• _Assigned task_
Copy each line of the records that holds the string "lymphoma".

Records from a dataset
****************************************
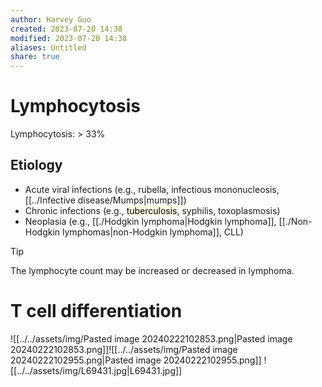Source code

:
```yaml
---
author: Harvey Guo
created: 2023-07-20 14:38
modified: 2023-07-20 14:38
aliases: Untitled
share: true
---
```

# Lymphocytosis
Lymphocytosis: > 33%
## Etiology
- Acute viral infections (e.g., rubella, infectious mononucleosis, [[../Infective disease/Mumps|mumps]])
- Chronic infections (e.g., <mark style="background: #FFF3A34A;">tuberculosis</mark>, syphilis, toxoplasmosis)
- Neoplasia (e.g., [[./Hodgkin lymphoma|Hodgkin lymphoma]], [[./Non-Hodgkin lymphomas|non-Hodgkin lymphoma]], CLL)
>[!tip] 
>The lymphocyte count may be increased or decreased in lymphoma.
# T cell differentiation
![[../../assets/img/Pasted image 20240222102853.png|Pasted image 20240222102853.png]]![[../../assets/img/Pasted image 20240222102955.png|Pasted image 20240222102955.png]]
![[../../assets/img/L69431.jpg|L69431.jpg]]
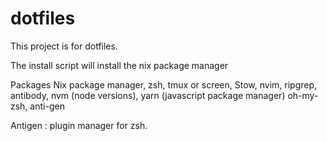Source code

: # dotfiles

This project is for dotfiles.

The install script will install the nix package manager 

Packages
Nix package manager, zsh, tmux or screen, Stow, nvim, ripgrep,  
antibody, nvm (node versions), yarn (javascript package manager) 
oh-my-zsh, anti-gen 
 
Antigen : plugin manager for zsh.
****************************************
• _Solution to this task_
- Neoplasia (e.g., [[./Hodgkin lymphoma|Hodgkin lymphoma]], [[./Non-Hodgkin lymphomas|non-Hodgkin lymphoma]], CLL)
>The lymphocyte count may be increased or decreased in lymphoma.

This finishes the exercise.